Companies can choose to incorporate in one of three ways:
- Branch of Foreign Company;
- Branch of UAE-based Company (including other UAE Free Zone licensees);
- Free Zone Limited Liability Company (FZ LLC).
Submission of the Licence application form can be done electronically through the Dubai Internet City site.
Dubai Multi Commodities Centre (DMCC)
Established in 2002 by royal decree, the Dubai Multi Commodities Centre Authority (DMCC) is a strategic initiative of the Government of Dubai, with a mandate to enhance commodity trade flows through the Emirate by providing the appropriate physical, market, financial infrastructure and services required. Enjoying the same fiscal privileges, legal autonomy and regulatory freedoms as Dubai’s other free zones, the DMCC is the master developer and licensing authority for the Jumeirah Lake Towers (JLT) Free Zone, the fastest growing free zone development in Dubai.
The number of registered companies operating in the DMCC has grown rapidly to more than 13,000 in 2017. According to the free zone, this growth is attributable in large part to its digital transformation initiative, which made all the free zone’s services available online in 2013, including the company registration process.
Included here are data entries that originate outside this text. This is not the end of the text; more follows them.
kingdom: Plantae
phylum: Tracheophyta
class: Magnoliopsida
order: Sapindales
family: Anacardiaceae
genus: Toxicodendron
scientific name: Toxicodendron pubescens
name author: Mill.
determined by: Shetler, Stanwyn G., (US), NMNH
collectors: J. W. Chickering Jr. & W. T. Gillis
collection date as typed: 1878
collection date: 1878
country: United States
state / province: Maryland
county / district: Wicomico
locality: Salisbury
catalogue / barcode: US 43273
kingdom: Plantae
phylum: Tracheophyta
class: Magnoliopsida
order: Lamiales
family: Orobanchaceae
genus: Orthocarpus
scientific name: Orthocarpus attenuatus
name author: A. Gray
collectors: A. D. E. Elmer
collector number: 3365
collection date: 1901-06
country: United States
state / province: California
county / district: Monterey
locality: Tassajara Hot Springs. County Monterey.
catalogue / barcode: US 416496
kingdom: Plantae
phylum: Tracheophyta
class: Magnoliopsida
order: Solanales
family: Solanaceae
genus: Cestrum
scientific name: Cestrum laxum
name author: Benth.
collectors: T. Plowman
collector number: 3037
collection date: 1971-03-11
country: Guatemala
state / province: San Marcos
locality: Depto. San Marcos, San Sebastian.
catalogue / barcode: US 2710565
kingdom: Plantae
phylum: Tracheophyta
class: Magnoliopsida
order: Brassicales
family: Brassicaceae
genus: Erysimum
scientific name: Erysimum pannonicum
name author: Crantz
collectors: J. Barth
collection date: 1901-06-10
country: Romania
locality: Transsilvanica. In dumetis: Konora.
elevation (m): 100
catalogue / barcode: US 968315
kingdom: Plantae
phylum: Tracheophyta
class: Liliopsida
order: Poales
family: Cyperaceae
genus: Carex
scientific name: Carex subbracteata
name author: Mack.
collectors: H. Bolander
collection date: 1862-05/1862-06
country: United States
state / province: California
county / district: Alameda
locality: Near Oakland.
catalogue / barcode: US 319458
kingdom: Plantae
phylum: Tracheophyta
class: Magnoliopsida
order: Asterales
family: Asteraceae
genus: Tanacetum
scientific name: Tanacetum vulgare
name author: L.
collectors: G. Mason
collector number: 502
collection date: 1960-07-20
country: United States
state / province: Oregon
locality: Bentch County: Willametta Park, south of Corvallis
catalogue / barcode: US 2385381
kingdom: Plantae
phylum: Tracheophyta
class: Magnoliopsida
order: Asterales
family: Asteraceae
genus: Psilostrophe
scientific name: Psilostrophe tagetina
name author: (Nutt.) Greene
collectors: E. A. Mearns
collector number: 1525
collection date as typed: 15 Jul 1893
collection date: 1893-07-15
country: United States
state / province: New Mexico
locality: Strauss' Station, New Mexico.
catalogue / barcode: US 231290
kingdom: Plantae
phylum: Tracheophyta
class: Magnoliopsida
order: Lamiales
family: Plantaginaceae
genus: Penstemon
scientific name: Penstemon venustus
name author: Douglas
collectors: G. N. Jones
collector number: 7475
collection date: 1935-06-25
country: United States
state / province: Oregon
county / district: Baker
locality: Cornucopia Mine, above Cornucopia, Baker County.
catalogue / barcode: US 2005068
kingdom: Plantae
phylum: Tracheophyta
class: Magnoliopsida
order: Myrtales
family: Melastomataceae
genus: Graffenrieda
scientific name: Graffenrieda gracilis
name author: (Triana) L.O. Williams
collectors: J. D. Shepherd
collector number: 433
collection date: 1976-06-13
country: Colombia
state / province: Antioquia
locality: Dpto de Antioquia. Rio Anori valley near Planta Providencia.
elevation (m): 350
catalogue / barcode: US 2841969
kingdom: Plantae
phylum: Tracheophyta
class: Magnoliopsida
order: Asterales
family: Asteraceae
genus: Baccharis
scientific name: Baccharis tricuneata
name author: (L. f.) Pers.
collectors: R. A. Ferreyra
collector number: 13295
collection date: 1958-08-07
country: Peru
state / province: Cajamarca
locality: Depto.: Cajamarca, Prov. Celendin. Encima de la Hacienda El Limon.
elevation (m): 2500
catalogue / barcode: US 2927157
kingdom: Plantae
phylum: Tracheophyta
Ahmed Bin Sulayem, the Executive Chairman of the DMCC, said: “Our transformation has enabled us to outperform our growth targets whilst allowing us to interconnect our entire community. You can find all our services and products online. Innovation and technology play a major role in how we at DMCC interact with our stakeholders and facilitate trade across the world.”
The DMCC was the first UAE free zone authority to offer freehold business premises in addition to all the usual incentives, including exemption from corporate tax, full foreign ownership and 100 percent repatriation of capital.
Dubai has all the attributes and more of a modern, sophisticated financial centre; combined with the emirate’s mineral wealth, the government’s liberal attitude to business and readiness to invest heavily in essential infrastructure, the almost complete absence of taxes, and its location at the cross-roads of Europe, Africa and Asia, Dubai has become the most attractive and dynamic offshore jurisdiction in the region, if not globally, and, despite ongoing global economic and political uncertainty, its future looks reasonably assured.